Issue 2, May 7, 2019

Herbicides – Important Tools in Weed Control

Mechanical and cultural methods are important tactics of weed control.  The best weed control programs are ones that take an integrated approach – integrating various control tactics or using various control methods, rather than relying solely on herbicides for example.

I am a home gardener and I use non-chemical methods of weed control whenever possible.  Mulch?  Bring it on thick!  Plastic around the veggies?  You bet!  Dig a trench around the beds so grass can’t invade?  Hope you can jump, Quackgrass!  I always have tools and gloves at the ready.  But I also know that sometimes, persistent weeds happen and weed control efforts can take many, many man hours and sore muscles often result too.  In these cases, stronger, more efficient means of control are necessary.

Weeds can be unpleasant to handle.  Some weeds have thorns or prickles such as multiflora rose or bull thistle.  Others cause an allergic reaction if skin comes into contact with it such as poison ivy and wild parsnip sap.  Catchweed bedstraw can stick to skin like Velcro, causing pain when ripped off.  Mature ragweed can be miserable to work around for allergy sufferers.

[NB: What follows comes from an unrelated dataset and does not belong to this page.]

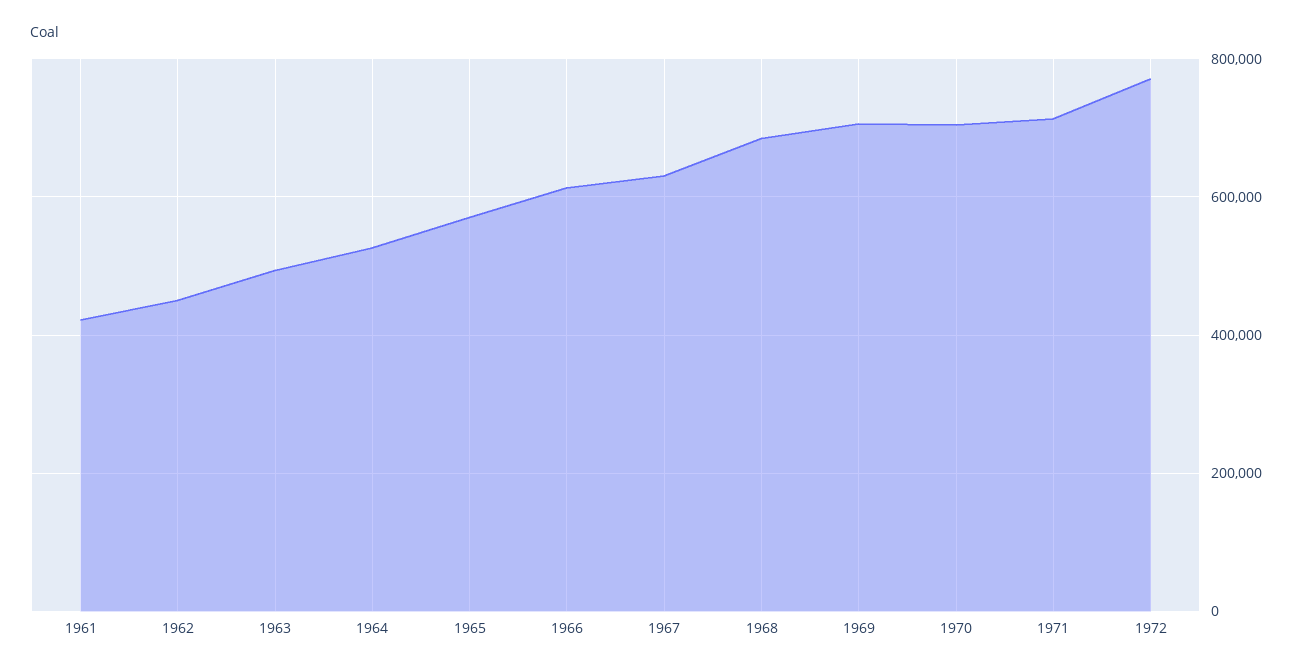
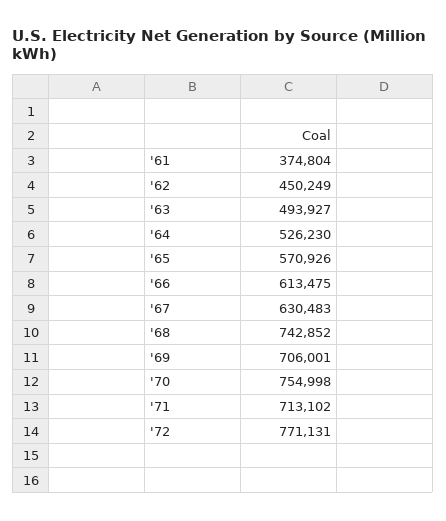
1961: 420000 -> 374804
1968: 680000 -> 742852
1970: 700000 -> 754998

Sadly, some weeds simply cannot be controlled completely by hand pulling alone.  Many perennials will produce new growth if you merely cut back the plant at the base of the soil.  If you fail to remove all of the underground portion, you can bet money that the plant will return. 

For annual weeds, repeated tillage can be used to eventually deplete the weed’s stored food reserves.  However, tillage can help to spread perennial weeds that produce rhizomes, such as Canada thistle, bindweed, and mugwort.  Tilling the soil can also bring more seeds to the surface where they can germinate.  It is a disappointing situation when you end up with even more weeds!  In addition, tilling can also result in erosion and lost moisture.

For large areas, weed removal can be extremely time consuming if even possible.  Weeds may be physically impossible to reach or be too numerous to handle.  Arthritis or back pain may interfere with weed removal efforts.  Finding willing workers may be challenging as well.  When protecting yield or even retaining customers, weed control efforts must be timely.  Weeds that are allowed to flower and set seed will continue to be a problem year after year.  When rain prevents timely physical removal, weeds will continue to develop while you watch from your window.

Fortunately, herbicides are available to use in problem situations such as these.  Herbicides are often less labor intensive, less time consuming, and more economical.  However, they are not suitable for every weed-control situation.  Financial and environmental risks should be evaluated including the proximity of sensitive plants, weather conditions, site conditions (topography, soil texture, proximity to ground- or surface water), etc.  Care should be taken to reduce impacts to non-target species. Local pesticide ordinances and application methods and equipment should be considered as well.  Chemicals are registered (labeled) for specific areas and application methods.  They are best used to complement other methods of vegetation control.  When used properly, chemicals can be a valuable asset to a successful vegetation management program.

Herbicides can:

  • cost less than hand weeding.
  • provide timely weed control and prevent germination of weeds in the first place.  This can allow for timelier planting.
  • provide long-term control with residual products lasting up to several months.
  • be used in closely planted crops where tillage would result in injury to the crop.
  • reach weeds growing in obstructed or hard to reach locations.
  • result in more complete kill of perennial weeds including trees, which can resprout profusely.
  • prevent soil erosion and fuel costs associated with repeated tillage.

Of course, advantages come with disadvantages.  Labels must be carefully read and followed to avoid injury to non-target plants.  Appropriate personal protective equipment (PPE) must be worn to prevent exposure.  Good management decisions must be made to prevent herbicide resistance.  Scouting should always be used first to determine if there is a need to use chemicals.

One last bit of gentle guidance to fellow gardeners, please keep in mind that what works for you may not work for everyone.  Every situation is different.  Everyone’s personal values differ.  To suggest that someone simply should use hand weeding is misguided.  It does not take into consideration all of the factors at hand.  Professionals and home gardeners need as many tools as possible in their weed control tool box.  Herbicides remain a valuable tool.